Can corporate money ever be clean? Following the recent removal of the Sackler name and funding from museums in the US and the UK, it’s a question that needs to be asked.
The Sacklers are the family behind Purdue Pharma, the pharmaceutical giant that developed opioid painkiller OxyContin. This drug is widely used for pain relief and even more widely abused by people who either became addicted through reasonable medical use or those just looking to get high. It is currently the scourge of many communities across the western world.
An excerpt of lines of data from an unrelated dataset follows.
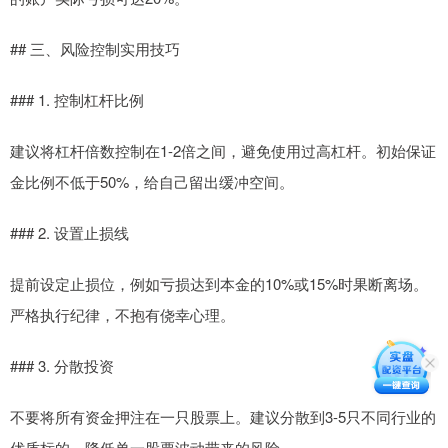
## 三、风险控制实用技巧
### 1. 控制杠杆比例
建议将杠杆倍数控制在1-2倍之间，避免使用过高杠杆。初始保证
金比例不低于50%，给自己留出缓冲空间。
### 2. 设置止损线
提前设定止损位，例如亏损达到本金的10%或15%时果断离场。
严格执行纪律，不抱有侥幸心理。
### 3. 分散投资
不要将所有资金押注在一只股票上。建议分散到3-5只不同行业的
优质标的，降低单一股票波动带来的风险。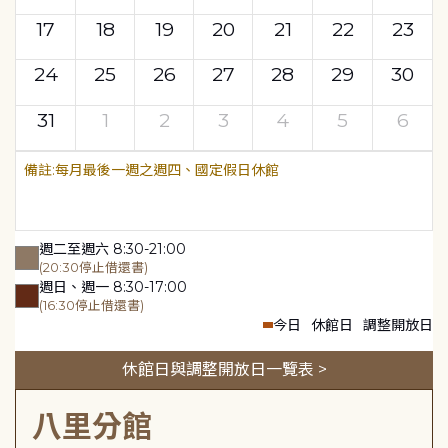
17
18
19
20
21
22
23
24
25
26
27
28
29
30
31
1
2
3
4
5
6
每月最後一週之週四、國定假日休館
週二至週六 8:30-21:00
(20:30停止借還書)
週日、週一 8:30-17:00
(16:30停止借還書)
今日
休館日
調整開放日
休館日與調整開放日一覽表 >
八里分館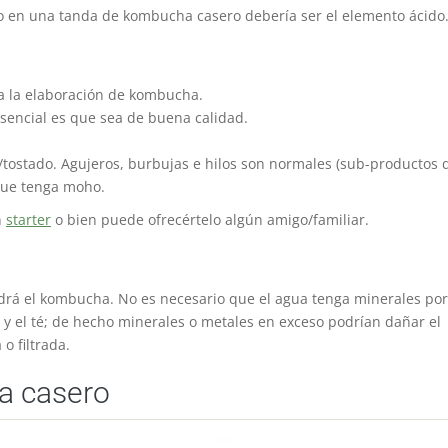
o en una tanda de kombucha casero debería ser el elemento ácido
a la elaboración de kombucha.
sencial es que sea de buena calidad.
/tostado. Agujeros, burbujas e hilos son normales (sub-productos 
que tenga moho.
n
starter
o bien puede ofrecértelo algún amigo/familiar.
ndrá el kombucha. No es necesario que el agua tenga minerales po
y el té; de hecho minerales o metales en exceso podrían dañar el
o filtrada.
a casero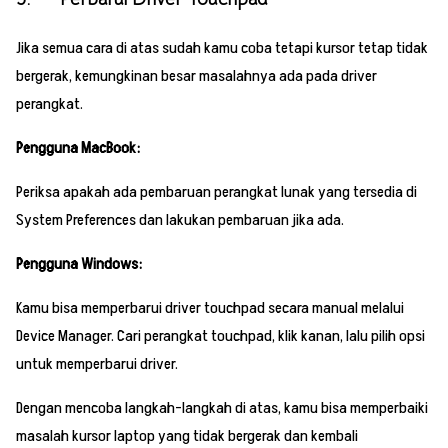
Jika semua cara di atas sudah kamu coba tetapi kursor tetap tidak
bergerak, kemungkinan besar masalahnya ada pada driver
perangkat.
Pengguna MacBook:
Periksa apakah ada pembaruan perangkat lunak yang tersedia di
System Preferences dan lakukan pembaruan jika ada.
Pengguna Windows:
Kamu bisa memperbarui driver touchpad secara manual melalui
Device Manager. Cari perangkat touchpad, klik kanan, lalu pilih opsi
untuk memperbarui driver.
Dengan mencoba langkah-langkah di atas, kamu bisa memperbaiki
masalah kursor laptop yang tidak bergerak dan kembali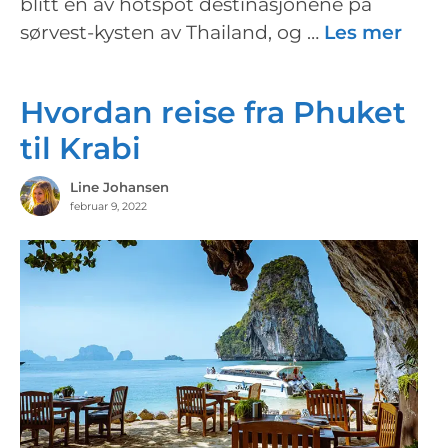
blitt en av hotspot destinasjonene på
sørvest-kysten av Thailand, og …
Les mer
Hvordan reise fra Phuket
til Krabi
Line Johansen
februar 9, 2022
While drug use and abuse are not new, the remarkable thing about the Sackler scandal is the allegation that the Purdue Pharma knew about the widespread misuse of the drug. And even pursued it. The company was supposedly also engaged in comprehensive marketing schemes to ensure sufficient OxyContin proliferation to destroy their competition. They had determined that the base clientele of Oxy users were the perfect customers for naloxone, the drug that reverses the effect of opioid overdose. They realised they could increase their profits by selling treatments for the problem their company was creating. The implication is that the Sackler family was aware of and in favour of these profit making motives.
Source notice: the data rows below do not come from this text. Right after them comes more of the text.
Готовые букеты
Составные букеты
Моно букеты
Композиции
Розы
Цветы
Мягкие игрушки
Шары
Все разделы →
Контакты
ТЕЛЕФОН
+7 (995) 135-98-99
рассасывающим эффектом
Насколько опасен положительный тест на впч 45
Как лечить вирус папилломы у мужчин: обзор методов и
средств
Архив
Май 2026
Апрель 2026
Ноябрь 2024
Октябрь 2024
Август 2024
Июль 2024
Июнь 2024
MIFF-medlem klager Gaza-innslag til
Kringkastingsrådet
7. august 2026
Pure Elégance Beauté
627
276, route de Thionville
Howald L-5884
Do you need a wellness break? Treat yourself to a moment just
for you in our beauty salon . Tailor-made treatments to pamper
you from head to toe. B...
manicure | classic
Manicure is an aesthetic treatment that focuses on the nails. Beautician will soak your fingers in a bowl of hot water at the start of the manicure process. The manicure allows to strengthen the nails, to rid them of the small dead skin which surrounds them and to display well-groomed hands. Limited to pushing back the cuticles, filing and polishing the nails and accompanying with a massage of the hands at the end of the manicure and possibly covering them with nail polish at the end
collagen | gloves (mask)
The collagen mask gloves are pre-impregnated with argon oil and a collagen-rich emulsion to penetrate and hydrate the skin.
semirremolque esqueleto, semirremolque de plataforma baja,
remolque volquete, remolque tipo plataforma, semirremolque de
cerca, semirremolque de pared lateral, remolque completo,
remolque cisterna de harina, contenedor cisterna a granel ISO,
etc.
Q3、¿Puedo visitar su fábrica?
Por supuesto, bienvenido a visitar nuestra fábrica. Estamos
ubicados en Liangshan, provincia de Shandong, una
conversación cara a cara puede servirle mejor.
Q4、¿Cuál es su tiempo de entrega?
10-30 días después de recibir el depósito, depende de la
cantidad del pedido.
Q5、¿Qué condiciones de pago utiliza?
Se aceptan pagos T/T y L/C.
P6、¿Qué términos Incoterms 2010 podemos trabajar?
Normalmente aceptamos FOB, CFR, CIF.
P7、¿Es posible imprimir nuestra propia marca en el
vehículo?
These revelations spurred artist Nan Goldin to lead a protest with Prescription Addiction Intervention Now (P.A.I.N.) at the Guggenheim Museum in New York against the Sackler family’s funding of the institution. She and her fellow activists stood at the top of the iconic corkscrew curves and leafleted the glorious rotunda with white prescription-sized paper slips.
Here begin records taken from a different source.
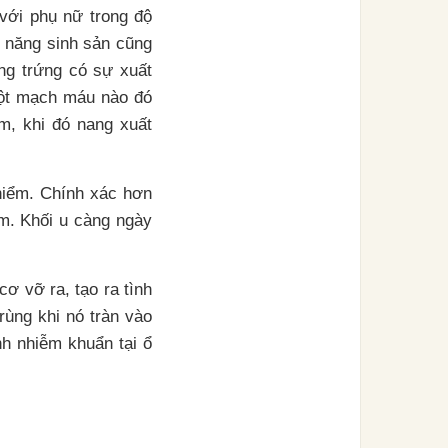
với phụ nữ trong độ
ả năng sinh sản cũng
ng trứng có sự xuất
một mạch máu nào đó
ểm, khi đó nang xuất
hiểm. Chính xác hơn
ểm. Khối u càng ngày
ơ vỡ ra, tạo ra tình
rùng khi nó tràn vào
h nhiễm khuẩn tại ổ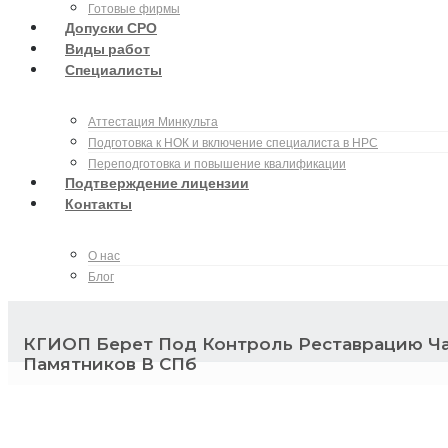
Готовые фирмы
Допуски СРО
Виды работ
Специалисты
Аттестация Минкульта
Подготовка к НОК и включение специалиста в НРС
Переподготовка и повышение квалификации
Подтверждение лицензии
Контакты
О нас
Блог
КГИОП Берет Под Контроль Реставрацию Ч
Памятников В СПб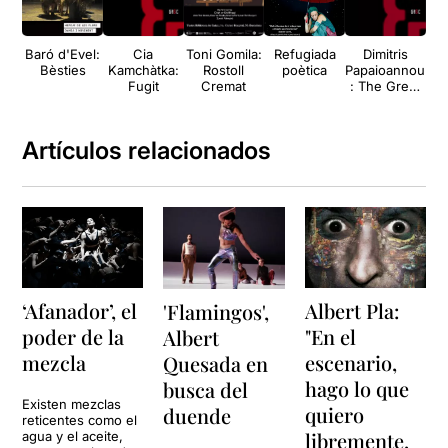
Baró d'Evel:
Cia
Toni Gomila:
Refugiada
Dimitris
Bèsties
Kamchàtka:
Rostoll
poètica
Papaioannou
mo
Fugit
Cremat
: The Great
Tamer
Artículos relacionados
‘Afanador’, el
Albert Pla:
'Flamingos',
poder de la
"En el
Albert
mezcla
escenario,
Quesada en
hago lo que
busca del
Existen mezclas
quiero
duende
reticentes como el
libremente,
agua y el aceite,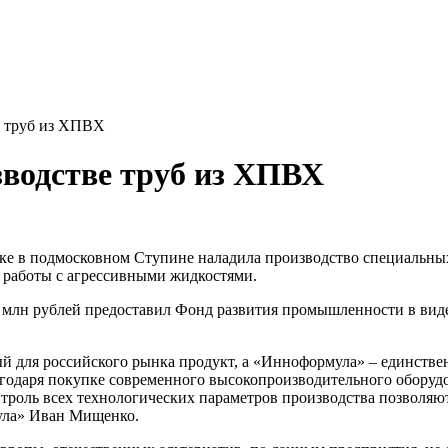
е труб из ХПВХ
водстве труб из ХПВХ
е в подмосковном Ступине наладила производство специальны
 работы с агрессивными жидкостями.
0 млн рублей предоставил Фонд развития промышленности в вид
й для российского рынка продукт, а «Инноформула» – единстве
одаря покупке современного высокопроизводительного оборудов
роль всех технологических параметров производства позволяют
ула» Иван Мищенко.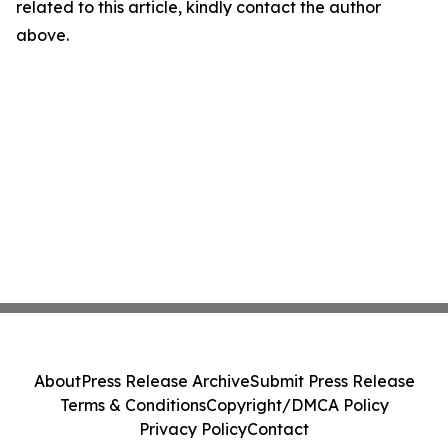
related to this article, kindly contact the author
above.
About
Press Release Archive
Submit Press Release
Terms & Conditions
Copyright/DMCA Policy
Privacy Policy
Contact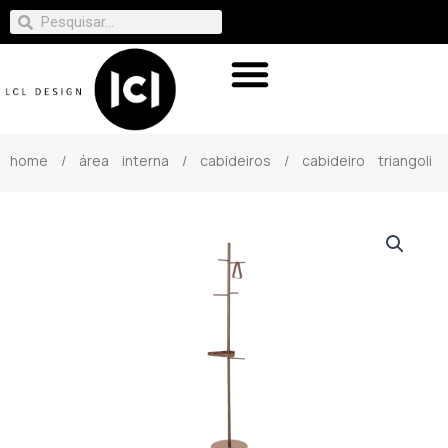
home
/
área interna
/
cabideiros
/ cabideiro triangoli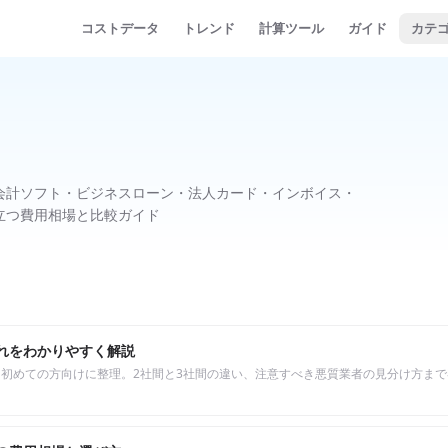
コストデータ
トレンド
計算ツール
ガイド
カテ
会計ソフト・ビジネスローン・法人カード・インボイス・
立つ費用相場と比較ガイド
れをわかりやすく解説
初めての方向けに整理。2社間と3社間の違い、注意すべき悪質業者の見分け方ま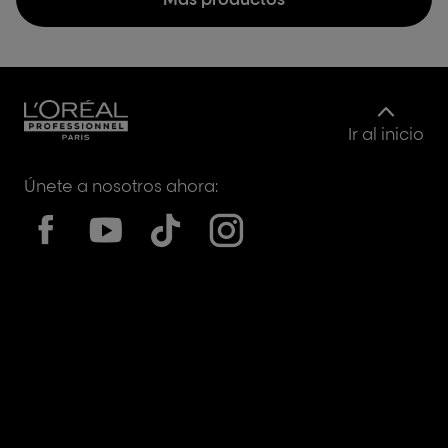
Ir al inicio
Únete a nosotros ahora: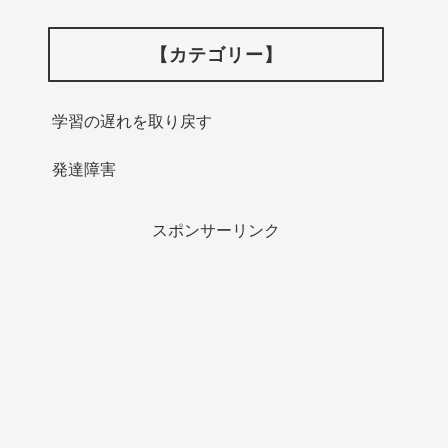
【カテゴリー】
学習の遅れを取り戻す
発達障害
スポンサーリンク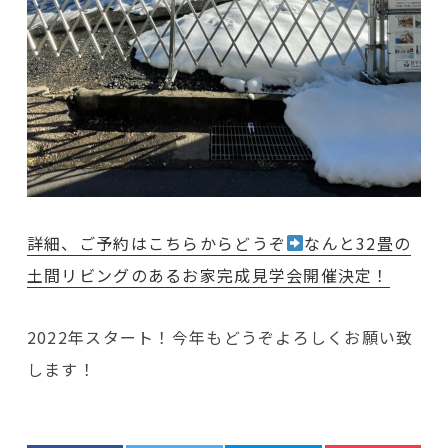
詳細、ご予約はこちらからどうぞ
なんと32畳の
土間リビングのあるお家完成見学会開催決定！
2022年スタート！今年もどうぞよろしくお願い致
します！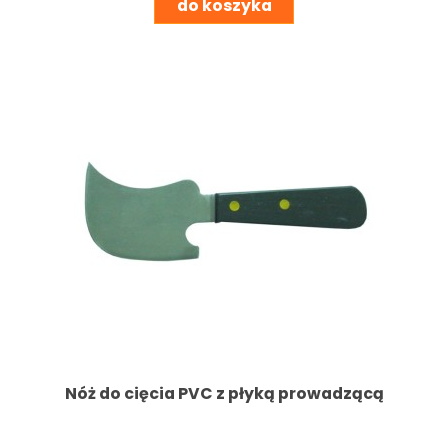
do koszyka
Nóż do cięcia PVC z płyką prowadzącą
Goldin had been hooked on painkillers, and, having pulled herself out, wanted to make sure that consumers were aware of the dangers of the drug and of the willingness of both Purdue Pharma and, by implication, the Sacklers to perpetrate further addiction under the guise of care. But what Goldin and her fellow activists were also looking for was more than increased awareness.
They wanted the Guggenheim to refuse all future funding from the Sackler family foundations, and they wanted the name pulled off buildings and wings built with that money. It was not enough that visitors to galleries and museums funded by the Sacklers should know the corporate misdeeds of its patrons, but that the name and the money itself, should be scrubbed from institutional existence.